Africa: Ugandan police busts marijuana farm in one of country’s top tourism destination

Marijuana, ganja

A 200-acre marijuana farm located within Uganda’s second largest national park, Queen Elizabeth National Park, in western Uganda has been raided by a combined team of two police divisions in an operation on arguably the largest farm of the illegal crop in the country to date.

According to a report on eTurboNews.com, the operation was commanded by the Divisional Police Commanders from Katwe and Bwera backed by operatives of the state intelligence services (ISO).

Two of the suspects were arrested right inside the farm in the park: Duncan Kambaho, 25, and Isaac Kule, 24, while others were picked from Rwembyo village and in Kiburara town council of Kisinga sub-county.

The District Police Commander (DPC) of Katwe, Tyson Rutambika, said there have been complaints from neighboring districts indicating that a lot of marijuana from the neighboring Kasese district area has been ending up in their area.

He said there has been a series of meetings to encourage the community to abandon the practice, but some remained adamant.

Masereka, a local resident, said they woke up to the police force combing their area on Friday morning. He said they knew some of the suspects were intercropping marijuana with other crops in their gardens.

Although marijuana remains legally banned in Uganda pending legislation, several international firms have applied to the Ministry of Health for licenses to export it. An Israeli firm, Pharma Ltd., has already secured land to grow and export cannabis oil after securing a deal from a Canadian firm.

According to the Minister, Dr. Jane Ruth Aceng, the Cabinet has yet to progress to the stage of discussing a policy to authorize not only the medicinal use but recreational use of the substance. 

In a related eTN article, it was stated that Seychelles is on a quest to tap into marijuana tourism saying that “marijuana tourism is an untapped market for Seychelles with many tourists flocking to destinations considered to be ‘weed friendly.”

With the COVID-19 pandemic, many communities have resorted to desperate measures for survival including poaching, the most shocking being the killing of Rafiki, the alpha male silverback mountain gorilla in Bwindi Impenetrable National Park. The marijuana growing in the national park(s), therefore, comes as no surprise.

▶ Stored data:

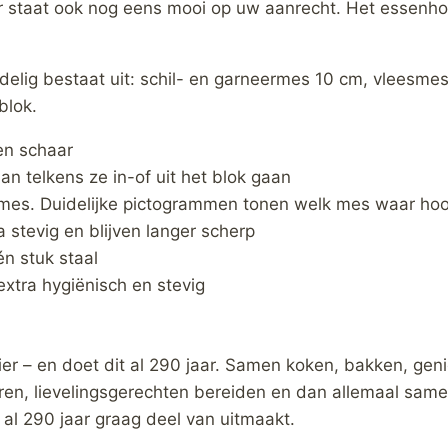
ar staat ook nog eens mooi op uw aanrecht. Het essenh
7-delig bestaat uit: schil- en garneermes 10 cm, vlees
blok.
en schaar
n telkens ze in-of uit het blok gaan
 mes. Duidelijke pictogrammen tonen welk mes waar hoo
 stevig en blijven langer scherp
 stuk staal
xtra hygiënisch en stevig
ier – en doet dit al 290 jaar. Samen koken, bakken, gen
ren, lievelingsgerechten bereiden en dan allemaal samen
al 290 jaar graag deel van uitmaakt.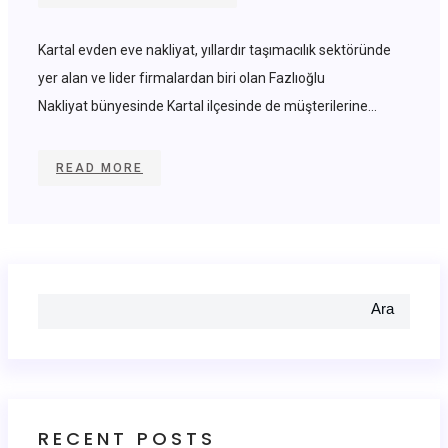
Kartal evden eve nakliyat, yıllardır taşımacılık sektöründe
yer alan ve lider firmalardan biri olan Fazlıoğlu
Nakliyat bünyesinde Kartal ilçesinde de müşterilerine...
READ MORE
Ara
RECENT POSTS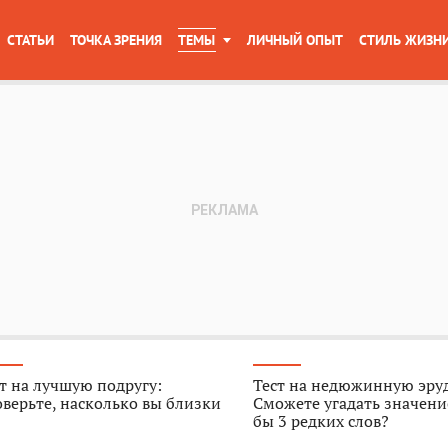
СТАТЬИ
ТОЧКА ЗРЕНИЯ
ТЕМЫ
ЛИЧНЫЙ ОПЫТ
СТИЛЬ ЖИЗН
т на лучшую подругу:
Тест на недюжинную эру
верьте, насколько вы близки
Сможете угадать значени
бы 3 редких слов?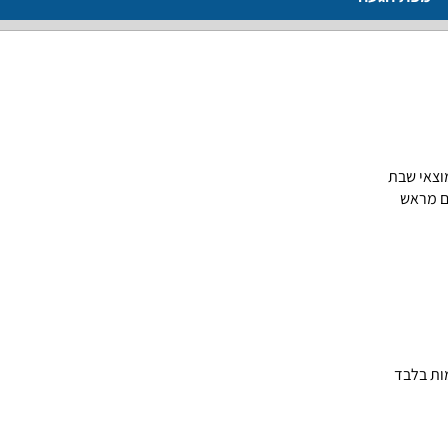
ם מראש
ות בלבד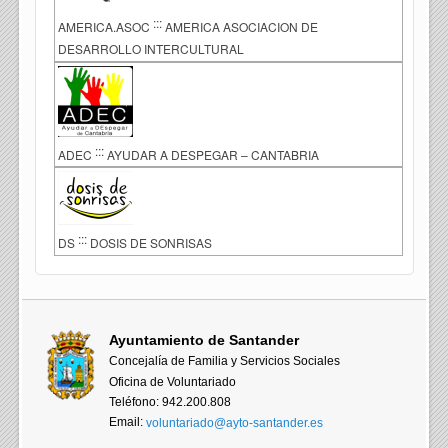
:::
AMERICA.ASOC
AMERICA ASOCIACION DE
DESARROLLO INTERCULTURAL
:::
ADEC
AYUDAR A DESPEGAR – CANTABRIA
:::
DS
DOSIS DE SONRISAS
Ayuntamiento de Santander
Concejalía de Familia y Servicios Sociales
Oficina de Voluntariado
Teléfono: 942.200.808
Email:
voluntariado@ayto-santander.es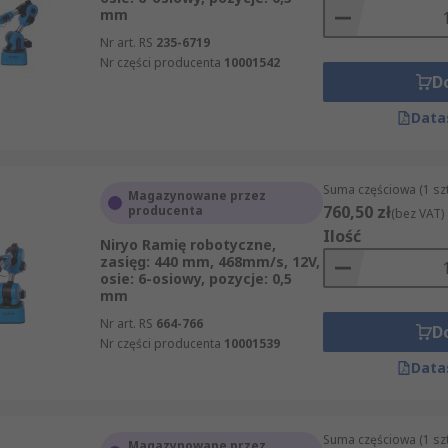
mm
Nr art. RS
235-6719
Nr części producenta
10001542
D
Data
Suma częściowa (1 sz
Magazynowane przez
760,50 zł
producenta
(bez VAT)
Ilość
Niryo Ramię robotyczne,
zasięg: 440 mm, 468mm/s, 12V,
osie: 6-osiowy, pozycje: 0,5
mm
Nr art. RS
664-766
D
Nr części producenta
10001539
Data
Suma częściowa (1 sz
Magazynowane przez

▶ Work order:
Answer these questions from the article on the Ugandan marijuana farm raid.
1. How many acres was the marijuana farm?
2. Who is the District Police Commander of Katwe?
3. Which firm has already secured land to grow and export cannabis oil?

▶ Answer:
1. 200 acres
2. Tyson Rutambika
3. Pharma Ltd., an Israeli firm